Ab mit dem selbst zusammengelöteten Homecomputer ins Internet! Ok, viel geht momentan noch nicht, aber immerhin: über IRC können wir ja schon kommunizieren, und IRC ist ja als Urgestein im Internet in seiner Benutzung fast schon ein Bekenntnis zur Graswurzelbewegung. Nun ja, und wenigstens der Computer ist dabei garantiert frei von NSA Spionagesoftware… 😉

Worum geht es also? In dieser Folge dreht sich alles um das Netzwerkinterface im Hive und da gibt es eine Menge Fragen zu klären: Was muss beim Aufbau beachtet werden? Wie kann es getestet werden? Wie wird es im TriOS konfiguriert und welche Dienste kann man momentan nutzen? Und vielleicht ist es auch der Einstieg, um selbst das eine oder andere Tool zu schreiben: ein kleines Mailprogramm, oder eine Möglichkeit, zwischen den Hives verschlüsselt zu kommunizieren? Möglichkeiten gibt es genug…

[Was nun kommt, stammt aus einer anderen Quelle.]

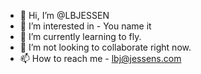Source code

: - 👋 Hi, I’m @LBJESSEN
- 👀 I’m interested in - You name it
- 🌱 I’m currently learning to fly.
- 💞️ I’m not looking to collaborate right now.
- 📫 How to reach me - lbj@jessens.com
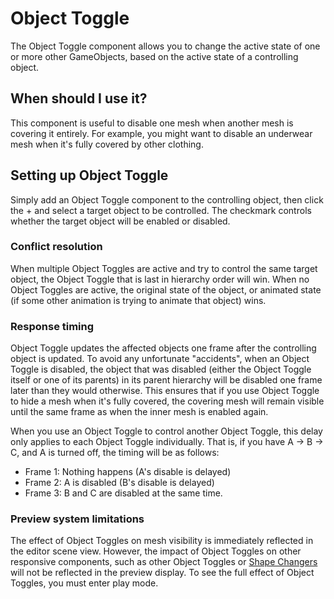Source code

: ﻿# Object Toggle

<!-- TODO: Screenshot -->

The Object Toggle component allows you to change the active state of one or more other GameObjects, based on the active
state of a controlling object.

## When should I use it?

This component is useful to disable one mesh when another mesh is covering it entirely. For example, you might want to
disable an underwear mesh when it's fully covered by other clothing.

## Setting up Object Toggle

Simply add an Object Toggle component to the controlling object, then click the + and select a target object to be
controlled. The checkmark controls whether the target object will be enabled or disabled.

### Conflict resolution

When multiple Object Toggles are active and try to control the same target object, the Object Toggle that is last in
hierarchy order will win. When no Object Toggles are active, the original state of the object, or animated state (if
some other animation is trying to animate that object) wins.

### Response timing

Object Toggle updates the affected objects one frame after the controlling object is updated. To avoid any unfortunate
"accidents", when an Object Toggle is disabled, the object that was disabled (either the Object Toggle itself or one of
its parents) in its parent hierarchy will be disabled one frame later than they would otherwise. This ensures that if
you use Object Toggle to hide a mesh when it's fully covered, the covering mesh will remain visible until the same frame
as when the inner mesh is enabled again.

When you use an Object Toggle to control another Object Toggle, this delay only applies to each Object Toggle
individually. That is, if you have A -> B -> C, and A is turned off, the timing will be as follows:

* Frame 1: Nothing happens (A's disable is delayed)
* Frame 2: A is disabled (B's disable is delayed)
* Frame 3: B and C are disabled at the same time.

### Preview system limitations

The effect of Object Toggles on mesh visibility is immediately reflected in the editor scene view. However, the impact
of Object Toggles on other responsive components, such as other Object Toggles or [Shape Changers](./shape-changer.md)
will not be reflected in the preview display. To see the full effect of Object Toggles, you must enter play mode.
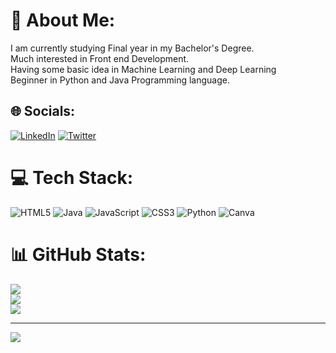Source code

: # 💫 About Me:
I am currently studying Final year in my Bachelor's Degree.<br>Much interested in Front end Development.<br>Having some basic idea in Machine Learning and Deep Learning<br>Beginner in Python and Java Programming language. 


## 🌐 Socials:
[![LinkedIn](https://img.shields.io/badge/LinkedIn-%230077B5.svg?logo=linkedin&logoColor=white)](https://linkedin.com/in/kedin.com/in/vanmathi-dhinakaran-a78212212/) [![Twitter](https://img.shields.io/badge/Twitter-%231DA1F2.svg?logo=Twitter&logoColor=white)](https://twitter.com/itter.com/VanmathiDhina) 

# 💻 Tech Stack:
![HTML5](https://img.shields.io/badge/html5-%23E34F26.svg?style=for-the-badge&logo=html5&logoColor=white) ![Java](https://img.shields.io/badge/java-%23ED8B00.svg?style=for-the-badge&logo=java&logoColor=white) ![JavaScript](https://img.shields.io/badge/javascript-%23323330.svg?style=for-the-badge&logo=javascript&logoColor=%23F7DF1E) ![CSS3](https://img.shields.io/badge/css3-%231572B6.svg?style=for-the-badge&logo=css3&logoColor=white) ![Python](https://img.shields.io/badge/python-3670A0?style=for-the-badge&logo=python&logoColor=ffdd54) ![Canva](https://img.shields.io/badge/Canva-%2300C4CC.svg?style=for-the-badge&logo=Canva&logoColor=white)
# 📊 GitHub Stats:
![](https://github-readme-stats.vercel.app/api?username=Vanmathi-Dhinakaran&theme=dracula&hide_border=false&include_all_commits=false&count_private=false)<br/>
![](https://github-readme-streak-stats.herokuapp.com/?user=Vanmathi-Dhinakaran&theme=dracula&hide_border=false)<br/>
![](https://github-readme-stats.vercel.app/api/top-langs/?username=Vanmathi-Dhinakaran&theme=dracula&hide_border=false&include_all_commits=false&count_private=false&layout=compact)

---
[![](https://visitcount.itsvg.in/api?id=Vanmathi-Dhinakaran&icon=0&color=12)](https://visitcount.itsvg.in)

<!-- Proudly created with GPRM ( https://gprm.itsvg.in ) -->
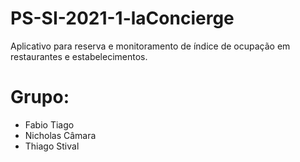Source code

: # PS-SI-2021-1-laConcierge
Aplicativo para reserva e monitoramento de índice de ocupação em restaurantes e estabelecimentos.

# Grupo:
- Fabio Tiago
- Nicholas Câmara
- Thiago Stival
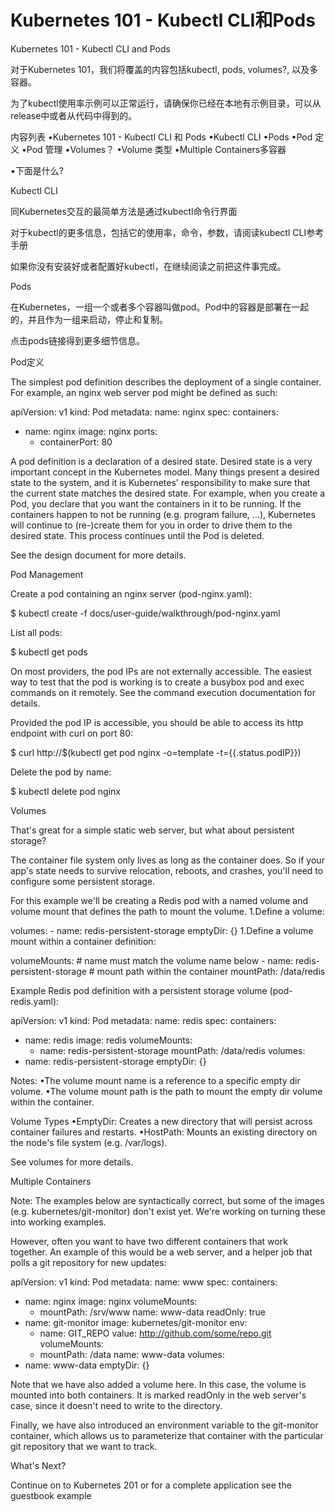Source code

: # **Kubernetes 101 - Kubectl CLI和Pods**
Kubernetes 101 - Kubectl CLI and Pods

对于Kubernetes 101，我们将覆盖的内容包括kubectl, pods, volumes?, 以及多容器。

为了kubectl使用率示例可以正常运行，请确保你已经在本地有示例目录，可以从release中或者从代码中得到的。

内容列表
•Kubernetes 101 - Kubectl CLI 和 Pods •Kubectl CLI
•Pods •Pod 定义
•Pod 管理
•Volumes？
•Volume 类型
•Multiple Containers多容器

•下面是什么?


Kubectl CLI

同Kubernetes交互的最简单方法是通过kubectl命令行界面

对于kubectl的更多信息，包括它的使用率，命令，参数，请阅读kubectl CLI参考手册

如果你没有安装好或者配置好kubectl，在继续阅读之前把这件事完成。

Pods

在Kubernetes，一组一个或者多个容器叫做pod。Pod中的容器是部署在一起的，并且作为一组来启动，停止和复制。

点击pods链接得到更多细节信息。

Pod定义

The simplest pod definition describes the deployment of a single container. For example, an nginx web server pod might be defined as such:

apiVersion: v1
kind: Pod
metadata:
  name: nginx
spec:
  containers:
  - name: nginx
    image: nginx
    ports:
    - containerPort: 80

A pod definition is a declaration of a desired state. Desired state is a very important concept in the Kubernetes model. Many things present a desired state to the system, and it is Kubernetes' responsibility to make sure that the current state matches the desired state. For example, when you create a Pod, you declare that you want the containers in it to be running. If the containers happen to not be running (e.g. program failure, ...), Kubernetes will continue to (re-)create them for you in order to drive them to the desired state. This process continues until the Pod is deleted.

See the design document for more details.

Pod Management

Create a pod containing an nginx server (pod-nginx.yaml):

$ kubectl create -f docs/user-guide/walkthrough/pod-nginx.yaml

List all pods:

$ kubectl get pods

On most providers, the pod IPs are not externally accessible. The easiest way to test that the pod is working is to create a busybox pod and exec commands on it remotely. See the command execution documentation for details.

Provided the pod IP is accessible, you should be able to access its http endpoint with curl on port 80:

$ curl http://$(kubectl get pod nginx -o=template -t={{.status.podIP}})

Delete the pod by name:

$ kubectl delete pod nginx

Volumes

That's great for a simple static web server, but what about persistent storage?

The container file system only lives as long as the container does. So if your app's state needs to survive relocation, reboots, and crashes, you'll need to configure some persistent storage.

For this example we'll be creating a Redis pod with a named volume and volume mount that defines the path to mount the volume.
1.Define a volume:

volumes:
    - name: redis-persistent-storage
      emptyDir: {}
1.Define a volume mount within a container definition:

volumeMounts:
    # name must match the volume name below
    - name: redis-persistent-storage
      # mount path within the container
      mountPath: /data/redis

Example Redis pod definition with a persistent storage volume (pod-redis.yaml):

apiVersion: v1
kind: Pod
metadata:
  name: redis
spec:
  containers:
  - name: redis
    image: redis
    volumeMounts:
    - name: redis-persistent-storage
      mountPath: /data/redis
  volumes:
  - name: redis-persistent-storage
    emptyDir: {}

Notes:
•The volume mount name is a reference to a specific empty dir volume.
•The volume mount path is the path to mount the empty dir volume within the container.

Volume Types
•EmptyDir: Creates a new directory that will persist across container failures and restarts.
•HostPath: Mounts an existing directory on the node's file system (e.g. /var/logs).

See volumes for more details.

Multiple Containers

Note: The examples below are syntactically correct, but some of the images (e.g. kubernetes/git-monitor) don't exist yet. We're working on turning these into working examples.

However, often you want to have two different containers that work together. An example of this would be a web server, and a helper job that polls a git repository for new updates:

apiVersion: v1
kind: Pod
metadata:
  name: www
spec:
  containers:
  - name: nginx
    image: nginx
    volumeMounts:
    - mountPath: /srv/www
      name: www-data
      readOnly: true
  - name: git-monitor
    image: kubernetes/git-monitor
    env:
    - name: GIT_REPO
      value: http://github.com/some/repo.git
    volumeMounts:
    - mountPath: /data
      name: www-data
  volumes:
  - name: www-data
    emptyDir: {}

Note that we have also added a volume here. In this case, the volume is mounted into both containers. It is marked readOnly in the web server's case, since it doesn't need to write to the directory.

Finally, we have also introduced an environment variable to the git-monitor container, which allows us to parameterize that container with the particular git repository that we want to track.

What's Next?

Continue on to Kubernetes 201 or for a complete application see the guestbook example

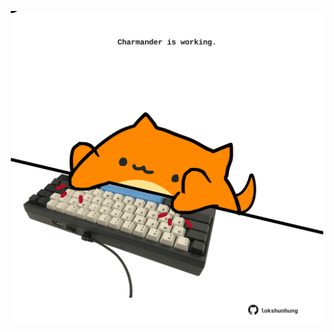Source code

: <!-- built at 10/05/2021, 11:01:22 UTC -->
<p align="center">
  <img width="500" height="500" src="./ReadmeImage.svg">
</p>
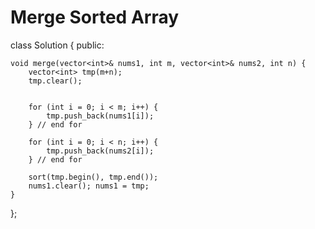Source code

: # Merge Sorted Array
class Solution {
public:

    void merge(vector<int>& nums1, int m, vector<int>& nums2, int n) {
        vector<int> tmp(m+n);
        tmp.clear();


        for (int i = 0; i < m; i++) {
            tmp.push_back(nums1[i]);
        } // end for

        for (int i = 0; i < n; i++) {
            tmp.push_back(nums2[i]);
        } // end for

        sort(tmp.begin(), tmp.end());
        nums1.clear(); nums1 = tmp;
    }
};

Mit dem Netzwerkinterface ist dieses Aufbaututorial nun auch an seinem Ende angelangt – unser Eigenbaucomputer ist fertig! 🙂

011 – Lizenz zum Löten! – Die Zeit läuft ab…

…denn wir nähern uns nun schnell dem Ende. Nun ja, wo wir gerade beim Thema „Zeit“ sind: In dieser Folge integrieren wir in gewohnter Gemütlichkeit unsere Echtzeituhr auf dem Hiveboard.

 

010 – Lizenz zum Löten! – Lang lebe die Königin!

Fast fertig! Wir bestücken Regnatix, den externen Speicher und installieren TriOS. Bis auf den RTC und LAN ist der Hive nun komplett und kann so von SD-Card booten. Ramtest und auch die Prüfungen der nächsten Folgen (RTC/LAN) werden ab jetzt direkt unter TriOS ausgeführt.

Weiterführendes Tutorial:
http://hive-project.de/support/build-your-os-der-regnatix-code-seite-1

 

009 – Lizenz zum Löten! – Chiptune

Ok, sind wir mal ehrlich: Dateisystem, Netzwerk, I/O-Bus, RTC – ist doch alles irgendwie kalter Kaffee. Richtig Spaß macht Sound! Man programmiert etwas und hört sofort das Ergebnis – neben der Grafik jenes Element, welches die Homecomputer bestimmt hat: Wie viele Farbe und Sprites gleichzeitig? Wie viele Soundkanäle? Und hat das Ding auch Hüllkurven? Das waren die bestimmenden Fragen der goldenen Zeit der Homecomputer! Wie lange das International Karate dann von Datasette geladen hat (ca. 20 Minuten!), war da weniger interessant… 😉

In diesem Sinne erwecken wir in dieser Folge Sound und das SD Interface zum Leben. Den Aufbauteil habe ich in dieser Folge etwas „eingedampft“ und wieder Test, Software und Experimente in den Vordergrund gerückt.